"Seni Seviyorum"

2.9K 298 100
                                    

____

"Bazen insanın o kadar çok şeyi vardır ki anlatacak. Sonra bir etrafına, bir de kendine bakıyor... Lakin onca kalabalığın içinde anlatacak hiç kimsesi yoktur!"

________

(16. Bölüm)

Keyifli okumalar.

...

"SENİ SEVİYORUM!"

Ne?

Yok ya sen niye kötü anlıyorsun Enda. Gardaş olarak dedi herhalde.

"Valla bak bende seni seviyorum. İyi çocuksun kanım kaynadı sana, Allah var."

"Enda?"

"Efendim!"

"Enda."

Dedi ve ateş mavisi gözlerini, gözlerime dikti.

"Ben, ben. Sana aşık oldum!"

Ne? Allah'ım ne diyor bu çocuk 'seni seviyorum, 'sana aşık oldum,' diyor.?"

"Rozi, sen az önce ne ne dedin?"

"Duydun beni Enda, artık sensiz yapamıyorum! Kalbim bom boş sen yokken, kendimi çok yalnız hissediyorum. Seni, seni düşündükçe, bilmiyorum aklım uçup gidiyor yaptığım savaşları bile bazen unutuyorum."

"..."

Sakin ol Enda kalp kırma, Sakın...

"Senin o kalbinim boşluğunu ancak imam doldurur: Yalnızlığın ilacı ise Allah azle ve celle ile beraber olmakta. Ayrıca sözlerinde ölçülü ol. Haddini bil! Tek sözünle kırdığın gönlü, bin sözünle toplayamazsın. Ben sana ağabeyinden bahsederken, ağabeyinin dört kış evvel vuruldu ve tekrar bir daha uyanmadı derim. Sense bana hiç olmayacak sözler dersin. Ne demek 'seni seviyorum' hem ben, ben sana hiçbir zaman öyle, öyle şey iyi davranmadım. Ben sana hiçbir zaman başka bir gözle bakmadın sen, sen benim yoldaşımın gardaşısın!" 

Bunları dememle Robi'in gözleri doldu. Yapma şunu be. Bir an sözlerimi beynimde tekrar ettiğim de yanlış bir şey demediğim için bin şükür edip, derin bir nefes aldım. Lakin yine gönül ya işte. O öyle başını eğince yüreğimde bir feryat ahenk etti.

"Ya Robi, bula bula beni mi sevdin! Bak ben bunları duymadım, sende böyle bir şey demedin tamam mı. İmdi kalbini kırmak istemem sen var git yoluna, ben varıp gideyim yoluma."

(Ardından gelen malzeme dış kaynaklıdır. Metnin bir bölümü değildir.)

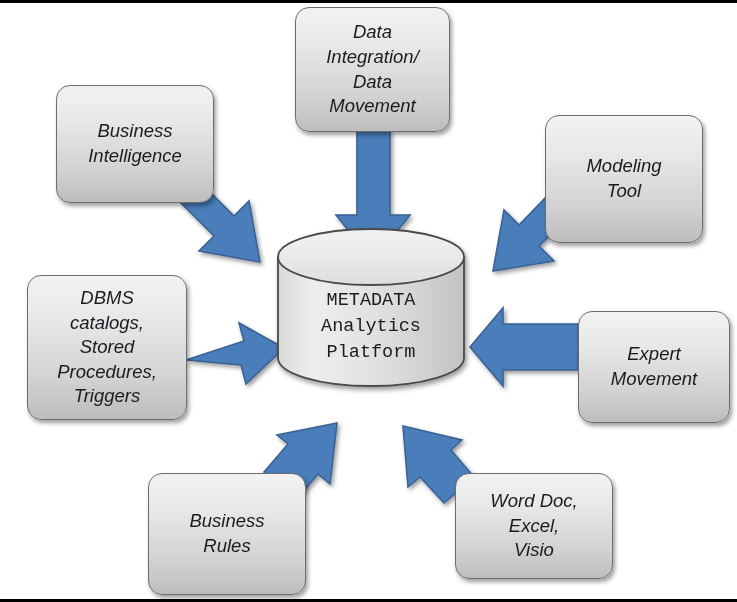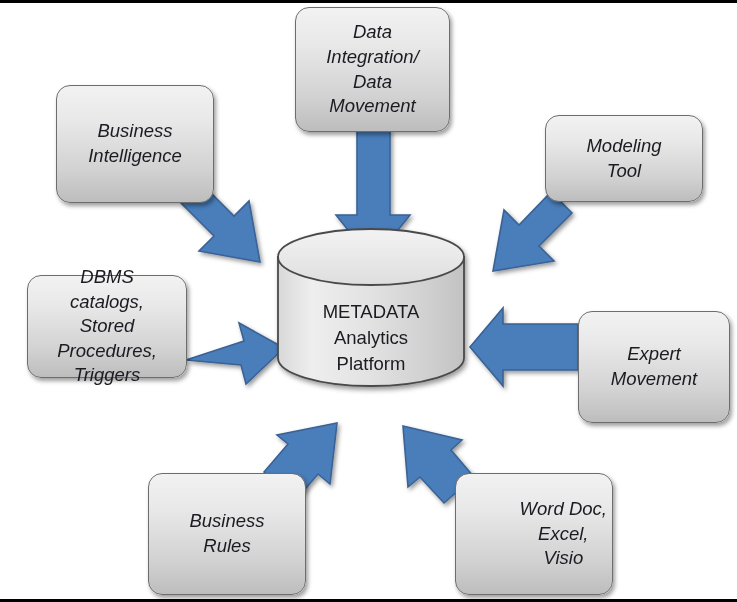--- a/index.html
+++ b/index.html
@@ -123,60 +123,60 @@
         <polygon points="474,474 451,447 462,437 403,423 408,484 420,474 444,500"></polygon>
       </g>
     </g>
 
     <g filter="url(#cylShadow)">
       <path d="M 278,254 L 278,355 A 93,28 0 0 0 464,355 L 464,254 Z" fill="url(#cylBodyGrad)" stroke="#4a4a4a" stroke-width="1.8"></path>
       <ellipse cx="371" cy="254" rx="93" ry="28" fill="url(#cylTopGrad)" stroke="#4a4a4a" stroke-width="1.8"></ellipse>
     </g>
   </svg>
 
-  <div id="cyl-text" style="left:281px; top:287px; width:180px; height:96px;">
+  <div id="cyl-text" style="left:281px; top:276px; width:180px; height:96px;font-family:Liberation Mono, monospace;">
     <span>METADATA
 Analytics
 Platform</span>
   </div>
 
   <div class="node-box" style="left:56px; top:82px; width:158px; height:118px;">
     <span class="label">Business
 Intelligence</span>
   </div>
 
   <div class="node-box" style="left:295px; top:4px; width:155px; height:125px;">
     <span class="label">Data
 Integration/
 Data
 Movement</span>
   </div>
 
-  <div class="node-box" style="left:545px; top:112px; width:158px; height:87px;">
+  <div class="node-box" style="left:545px; top:112px; width:158px; height:128px;">
     <span class="label">Modeling
 Tool</span>
   </div>
 
-  <div class="node-box" style="left:27px; top:272px; width:160px; height:103px;">
+  <div class="node-box" style="left:27px; top:272px; width:160px; height:145px;">
     <span class="label">DBMS
 catalogs,
 Stored
 Procedures,
 Triggers</span>
   </div>
 
   <div class="node-box" style="left:578px; top:308px; width:152px; height:112px;">
     <span class="label">Expert
 Movement</span>
   </div>
 
   <div class="node-box" style="left:148px; top:470px; width:158px; height:122px;">
     <span class="label">Business
 Rules</span>
   </div>
 
-  <div class="node-box" style="left:455px; top:470px; width:158px; height:122px;justify-content:flex-end;">
+  <div class="node-box" style="left:455px; top:470px; width:158px; height:106px;">
     <span class="label">Word Doc,
 Excel,
 Visio</span>
   </div>
 
 </div>
 
 </body></html>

Dedim, dedim lakin bu adam gitti yerine eski Robi'miz döndü. Başını kaldırıp, o saf berrak mavisimsi gözlerinin üstüne, zifiri bir karanlığın inmesiyle bir adım yaklaştı yanıma.

"Sen ahmak mısın.?"

Karanlık gözler, sessiz ve ürpertici ses tonu ve inanılmaz derce de çatılmış kaşarının üstünde beliren damarlar. Yoo korkmuyorum, neden korkayım ki.

"Hayır."

Yani hayır. Bence akıllıyım ya.

"Beni hiç anlamıyorsun dimi?"

"Evet."

"Beni seviyor musun?"

"Hayir, ay hayır."

"Enda. Lütfen?"

"Ne var Robi! Bak bugünden sonra artık benim için sen bittin, diyemem zira bugünden sonra artık yakandan düşemem, 'Seni seviyorum' o ne yahu, öyle bir şey mi varmış. İyice kulaklarını aç ve beni iyi dinle. Benden sana asla yar olmaz! Bu bir. Sen benden nefret dahi etsen, bana işkence de etsen, kovsan, dövsen de ben senin peşini bırakmayacağım. Bu iki. Sen, sen. Sen benim can yoldaşımın, gardaşısın. Senin değil kılına zarar gelsin, sana her kim el kaldırırsa o eli ben kıracağım, sana Kara'nın kızının sözünü veriyorum. Bu da üç. Zira bilirim bu sen değilsin! Sen olmazsın, içinde halen 'ağabey' diye bağıran küçük bir çocuk var. Yapma. Sakın bana yan gözle bakma. Zira ben senin yan gözle bakacağın bir kız değilim. Sen benim yoldaşımın gardaşısın, benim içinde aynı şey. Ağabeyin gözlerini açıncaya dek seni korumak benim vazifem. Boynumun borcu. Zira ağabeyin beni uçan sinekten tut, gece havlayan köpekten bile korurdu, imdi borcumu ödeme sırası bende. Böyle bir yoldaşa nasıl borçlu kalabilirim, bu borç değil lütfen beni yanlış anlama bu benim görevim, en büyük vazifem."